I hopped into the sidecar, Gerald mounted the bike and Clay perched himself on the pillion. Alpha started with the first kick, as any well-prepared motorbike ought to. We paid the Shroff and accelerated out onto the Airport Motorway.

Now I was well rugged up clothing wise, but had no helmet, only a white cotton cricket hat. It was -2ºC (US = 28.4ºF) in Beijing and I saw Alpha's speedo sitting on 80 km/h (US = 50 mph) so the wind chill factor made it seem very much colder: -13ºC (US = 9ºF). The trouble was, I didn't want to miss any of the sights, so I alternately held the sidecar's canvas tonneau cover over my face, and then kept peeping above it to enjoy the scenery. I kept also scrutineering every part of the bike as we sped along; I had ridden this model bike before, but this was my first experience riding in a CJ sidecar. What a freezing introduction! But soon we would be at the warm hotel I had booked through Zuji Travel - a really great and easy to use online booking system that finds incredibly cheap flights and hotels. CLICK HERE for Zuji Travel
We shall post more on this ride later . . .

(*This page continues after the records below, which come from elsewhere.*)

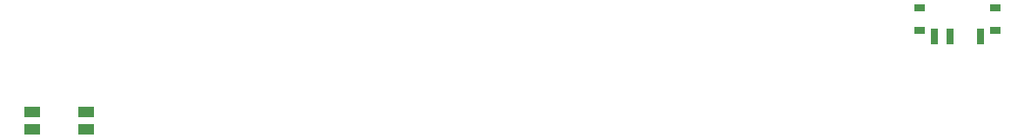
<source format=gbr>
%TF.GenerationSoftware,KiCad,Pcbnew,9.0.7*%
%TF.CreationDate,2026-01-18T21:16:20-08:00*%
%TF.ProjectId,talon_slim,74616c6f-6e5f-4736-9c69-6d2e6b696361,rev?*%
%TF.SameCoordinates,Original*%
%TF.FileFunction,Paste,Top*%
%TF.FilePolarity,Positive*%
%FSLAX46Y46*%
G04 Gerber Fmt 4.6, Leading zero omitted, Abs format (unit mm)*
G04 Created by KiCad (PCBNEW 9.0.7) date 2026-01-18 21:16:20*
%MOMM*%
%LPD*%
G01*
G04 APERTURE LIST*
%ADD10R,1.550000X1.000000*%
%ADD11R,0.700000X1.500000*%
%ADD12R,1.000000X0.800000*%
G04 APERTURE END LIST*
D10*
%TO.C,RESET_SW1*%
X79125000Y-82700000D03*
X84375000Y-82700000D03*
X79125000Y-84400000D03*
X84375000Y-84400000D03*
%TD*%
D11*
%TO.C,SLIDE_SW1*%
X171400000Y-75350000D03*
X168400000Y-75350000D03*
X166900000Y-75350000D03*
D12*
X172800000Y-74700000D03*
X165500000Y-74700000D03*
X172800000Y-72500000D03*
X165500000Y-72500000D03*
%TD*%
M02*

</source>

My 2008 1962 Model Sidecar


This week (January 2008) I rode my current sidecar machine:
Designed in Germany in 1938 as the BMW R71, this example was assembled in China in 1962 for the People's Liberation Army. It was re-built in 2004 from brand new parts and shipped to Australia in 2005.
For such an old-timer, this motorcycle is surprisingly reliable, but she likes a lot of tender loving care to keep her running sweetly.
My two girls love to ride along with Dad on "the outfit." In the picture at right, we are just about to pull away from New Farm Park near the Brisbane River. I must tell you soon how I came to own this unusual historical vehicle.

The Sidecar That Started it All

I suppose I was three, or maybe four, when my Grandpa bought a cabinet for the office of his business. The cabinet was delivered by a vehicle which opened my little eyes very wide: it was a motorbike with a cargo sidecar. I badly wanted my Dad to get one! ... He didn't.
The motorbike was a Harley, probably a late thirties model, fitted with a Dusting sidecar chassis upon which was bolted a large wooden box about 2.5 metres (nearly 8 feet) long, about 60 cm (2 feet) wide, and about 45 cm (18 inches) high. The tailgate was lowered on its hinge to form a ramp, and the delivery man used a trolley to unload Grandpa's new cabinet. While they worked at placing it in the office, I inspected the bike. It smelt attractive. The smell of hot oil. The heady whiff of petrol vapour escaping from the tank cap. The rubbery smell of the tyres. Oh, would this little boy love a machine like this!
I touched the sidecar's wooden bodywork and observed as it swang up and down on its leaf springs - just like you would see them do as they travelled along the roads. In Geelong, in those immediate post-War days, many deliveries were made by cargo sidecar. They were cheap to run, and with the tailgate being only 20 cm (about 8 inches) above road level, one man could make deliveries that would require an assistant if a truck were to be used. They really were a sensible delivery vehicle for their day.
But to this little boy at that time, above all else, this was a very exciting machine!